The critical moment is characterized by an instantaneous engine transshipment, i.e. it shows which instantaneous (for a few seconds) overload is able to transfer the engine without any harmful effects.
Section of the mechanical characteristic from zero to the maximum (critical) value (see Fig. 1, Biv) is called sustainable part of the characteristic, and a plot of Sun (Fig. 1, c) - unstable part.
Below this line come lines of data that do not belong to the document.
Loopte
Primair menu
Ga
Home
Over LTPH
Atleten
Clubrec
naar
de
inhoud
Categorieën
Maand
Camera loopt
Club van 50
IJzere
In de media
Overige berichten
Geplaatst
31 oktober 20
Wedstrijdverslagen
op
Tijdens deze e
This division is explained by the fact that on the increasing part of the characteristics of the OB with increasing sliding, i.e. With a decrease in speed, the motor developed by the engine is growing. This means that with an increase in the load, i.e., with an increase in the braking torque, the speed of rotation of the engine decreases, and the moment-developed moment increases. When a load decreases, on the contrary, the speed increases, and the moment decreases. When the load changes, on the entire range of stable part, the characteristic changes the speed of rotation and the moment of the engine.
The engine is not able to develop the moment more critical, and if the braking moment is greater, the engine must inevitably stop. Going on how to say engine tipping.
Mechanical characteristic with constant U and I and the absence of additional resistance in the rotor circuit is called natural characteristic (Characteristics of a short-circuited asynchronous engine with a phase rotor without additional resistance in the rotor circuit). Artificial, or rheostat, characteristics These are called that correspond to additional resistance in the rotor circuit.
All values \u200b\u200bof starting moments are different between themselves and depend on the active resistance of the rotor chain. The same nominal moment MN corresponds to slides of various sizes. With an increase in the resistance of the rotor circuit, the slide increases and, therefore, the speed of rotation of the engine is reduced.
Due to the inclusion in the rotor circuit of the active resistance, the mechanical characteristic in the steady part is pulled downwards in the direction of increasing the slip, proportional to the resistance. This means that the engine speed begins to change greatly depending on the load on the shaft and the characteristic of the tight is made soft.